The US Airways 170 pilots have said NO. I also do not wear the pin out of shame!

ALL OR NONE!!!
 
FlyChicaga said:
It might be time to disband ALPA, and reform the union to include all airline employees. Pilots, flight attendants, mechanics, gate agents, rampers, fuelers. The whole lot. Yes, working under different labor contracts, but under the same goals and leadership. What the hell would management do when their entire workforce was unified under one union, say, the Air Line Employees Alliance or something like that? Flight attendants walk? Rampers walk? Everyone walks. Plus, the unity that might come from it, when the ramper pushing you back is a member of the same union as you? Someone who you shared a picket line with when management tried to rake you over the coals? Like some of the other trade unions. Ahh, pipe dream I know. Maybe in a perfect world...

At least you could now raise the ticket prices.
 
FlyBoeingJets said:
If you look at the successful strikes and threatened strikes, they are in periods of good revenue or in times with prospects for immediate improvement. This time looks different to me.
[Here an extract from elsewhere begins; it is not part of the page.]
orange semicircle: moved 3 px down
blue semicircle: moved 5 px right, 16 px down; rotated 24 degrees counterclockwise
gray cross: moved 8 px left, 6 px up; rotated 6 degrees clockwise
Bingo. When times are good, the threat of a strike will work. Look at the DL pilots back in 2001. Times were good (or at least it appeared that way) and Mullin was afraid of a strike. So he caved to the pilots and gave them huge raises that DL could not afford.

But now times are different. If the DL pilots go on strike now, a quick liquidation of DL would occur. So unless your are willing to throw your seniority away (which most guys with any real seniority won't do), a strike isn't going to happen.